16 thoughts on “3,800 Votes

  1. The whole thing reminds me of a joke my dad used to tell. “They told me that if I voted for Barry Goldwater, we’d have a horrible war in Vietnam. Sure enough, I voted for Goldwater, and we had a terrible war in Vietnam.” Not having a good choice in an election seems to be an old problem, though.

  2. Wow! I wonder if that election is where libidiot women started their gullibility?

    Of course, Woody Wilson also foisted the Fed on the brain dead minions. He knew it was going to “kill his country”, but he still signed it.

  3. Trump claims to have a “secret plan” to fight ISIL. Well, by analogy to past secret plans, Vietnam’s doing OK these days, so maybe there’s a glimmer of hope…

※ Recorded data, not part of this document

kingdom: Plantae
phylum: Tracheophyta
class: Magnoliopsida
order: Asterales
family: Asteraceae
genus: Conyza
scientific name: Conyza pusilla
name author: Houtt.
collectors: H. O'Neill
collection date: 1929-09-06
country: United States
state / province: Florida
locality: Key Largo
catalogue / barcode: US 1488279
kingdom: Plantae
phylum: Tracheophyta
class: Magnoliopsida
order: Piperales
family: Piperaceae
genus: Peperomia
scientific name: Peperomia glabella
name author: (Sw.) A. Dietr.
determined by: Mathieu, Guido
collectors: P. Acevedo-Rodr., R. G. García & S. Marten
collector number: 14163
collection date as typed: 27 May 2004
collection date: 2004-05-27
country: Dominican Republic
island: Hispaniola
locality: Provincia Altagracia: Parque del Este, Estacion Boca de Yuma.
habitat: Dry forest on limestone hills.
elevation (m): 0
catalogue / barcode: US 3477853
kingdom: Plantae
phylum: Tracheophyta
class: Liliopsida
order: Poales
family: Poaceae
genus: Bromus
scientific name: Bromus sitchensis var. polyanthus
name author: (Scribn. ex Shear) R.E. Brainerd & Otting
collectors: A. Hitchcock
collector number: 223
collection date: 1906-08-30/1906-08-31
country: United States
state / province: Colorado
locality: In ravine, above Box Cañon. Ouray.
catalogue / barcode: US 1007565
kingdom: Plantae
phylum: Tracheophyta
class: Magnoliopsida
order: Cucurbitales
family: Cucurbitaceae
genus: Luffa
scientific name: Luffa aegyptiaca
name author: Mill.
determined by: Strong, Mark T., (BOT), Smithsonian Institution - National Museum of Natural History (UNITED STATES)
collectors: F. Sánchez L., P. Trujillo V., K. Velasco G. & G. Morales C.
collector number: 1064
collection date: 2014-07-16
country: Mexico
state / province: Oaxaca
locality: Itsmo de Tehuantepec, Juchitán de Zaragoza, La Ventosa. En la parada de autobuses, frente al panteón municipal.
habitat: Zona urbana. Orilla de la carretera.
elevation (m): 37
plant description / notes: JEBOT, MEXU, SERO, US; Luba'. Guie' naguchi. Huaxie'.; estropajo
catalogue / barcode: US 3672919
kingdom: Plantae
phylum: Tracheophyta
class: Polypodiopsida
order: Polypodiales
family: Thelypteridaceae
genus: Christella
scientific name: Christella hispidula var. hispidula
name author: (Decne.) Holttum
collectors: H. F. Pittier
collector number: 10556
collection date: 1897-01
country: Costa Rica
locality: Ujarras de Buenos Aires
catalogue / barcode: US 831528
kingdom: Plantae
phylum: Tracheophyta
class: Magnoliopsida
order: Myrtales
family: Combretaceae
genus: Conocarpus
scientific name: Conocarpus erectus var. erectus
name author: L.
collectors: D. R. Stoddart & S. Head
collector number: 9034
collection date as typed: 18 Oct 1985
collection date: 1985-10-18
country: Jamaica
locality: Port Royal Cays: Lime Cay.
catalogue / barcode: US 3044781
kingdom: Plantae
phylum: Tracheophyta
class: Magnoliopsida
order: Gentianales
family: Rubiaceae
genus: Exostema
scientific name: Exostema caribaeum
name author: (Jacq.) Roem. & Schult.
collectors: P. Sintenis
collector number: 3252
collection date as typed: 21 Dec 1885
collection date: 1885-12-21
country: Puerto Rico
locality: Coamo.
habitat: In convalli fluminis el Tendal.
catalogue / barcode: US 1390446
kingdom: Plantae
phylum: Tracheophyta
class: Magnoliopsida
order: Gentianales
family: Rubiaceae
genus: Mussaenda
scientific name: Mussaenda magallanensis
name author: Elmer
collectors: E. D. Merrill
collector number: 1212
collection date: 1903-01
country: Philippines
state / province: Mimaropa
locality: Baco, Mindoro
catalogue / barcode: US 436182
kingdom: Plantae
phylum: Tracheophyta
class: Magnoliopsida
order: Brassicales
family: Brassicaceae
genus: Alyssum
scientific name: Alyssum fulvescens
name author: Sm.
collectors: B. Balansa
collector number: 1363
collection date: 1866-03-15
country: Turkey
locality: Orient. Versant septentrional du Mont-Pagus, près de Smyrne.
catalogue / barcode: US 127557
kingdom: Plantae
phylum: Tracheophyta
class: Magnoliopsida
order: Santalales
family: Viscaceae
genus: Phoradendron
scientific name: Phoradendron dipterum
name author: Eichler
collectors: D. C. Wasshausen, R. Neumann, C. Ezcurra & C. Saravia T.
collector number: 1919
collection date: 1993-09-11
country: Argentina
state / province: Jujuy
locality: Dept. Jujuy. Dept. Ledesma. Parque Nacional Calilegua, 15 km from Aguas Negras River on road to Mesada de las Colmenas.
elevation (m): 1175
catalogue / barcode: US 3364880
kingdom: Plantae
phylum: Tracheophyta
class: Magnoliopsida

  4. the election of 2020 will mirror the election of 1912 with parties being reversed, Bernie Sanders will be on one side no one knows who will be on the other.

  5. Joe Biden isn’t young enough to run anymore, and Joe Biden is too old and white for most Democrats anyway. The Democrats will seek to enhance their appeal to the new swing voters, middle-income conservatives embarrassed to be in the party of Trump.

  6. Wilson had been less than supportive of the women’s suffrage movement while Hughes publicly backed them. The “Hughsettes” as they would become know, would include a number of notable suffrage leaders who campaigned for the Republican across the country. Wilson supporters would often riot and attack the “Hughsettes” rallies.

    Wow, things have not changed much in the last 100 years! Just the historical narrative being pushed by libturd progressive media that Dems are all-inclusive and womyn-friendly.

  7. I only now discovered Shot in the Dark, or maybe rediscovered it again. Something about mostly nekid girls protesting something with some wearing only electrical tape on top. A red head saved the photo. They often do.

    As there is a WWI and WWII feature here I thought I would mention a local Military History Book Club, meeting usually the 4th Wednesday of the month at 7 PM at the Roseville Har Mar Barnes and Noble. You don’t have to read the book to show up.

    So the next one is 7 PM Wed Jan. 25th, 2017. The book (a longer book over the long Christmas break) is Guns at Last Light, by Rick Atkinson, about WWII from D-Day until German surrender. The Feb. 22nd book is Hitlerland: American Eyewitnesses to the Nazi Rise to Power by Andrew Nagorski.

  8. Joe Biden isn’t young enough to run anymore, and Joe Biden is too old and white for most Democrats anyway. The Democrats will seek to enhance their appeal to the new swing voters, middle-income conservatives embarrassed to be in the party of Trump.

    EI,that’s a joke right? There is no rush to the center I see. If the trends continue we will have a filibuster proof majority in both houses for Trumps 2nd term. What make you think the Democrats have any sense to win back the white working class? Especially since union are about to realign politics in something not seen in 50 years

  9. Eclectic,

    I have a conflict tomorrow night, but I’d love to come to the February event.

    Thanks!

  10. PoD: If you mean the next mid-terms, Trump will not be up for election, the House has a built-in Republican advantage thanks to Republican-controlled state legislator gerrymandering, (which Republicans earned their re-districting rights through their dominance of state politics) and the Senate election will see many more Democrat seats than Republican seats to defend. We could quite easily see 4 years of complete Republican control.

  11. Sigh… 3800 votes from League of Nations not being created.

    3800 votes from a decidedly different U.S. approach to the war and the Versailles treaty. Perhaps a more pro-war U.S. would have modified the terms and avoided World War Two? Never know, but interesting to contemplate.

  12. EI: I just meant in regards to the fact the party is literally entering unelectable territory

  13. Eclectic,

    I will definitely be there one of these days. I’d have a heck of a time getting over there anytime soon, anyway I could Skype in? I’m a massive history nerd

  14. PoD: The Democrats, once the cutting edge of progressive politics, has been brought to the edge of extinction, in part, because of its obsessive fantasies about Identity Groups rather than economic classes.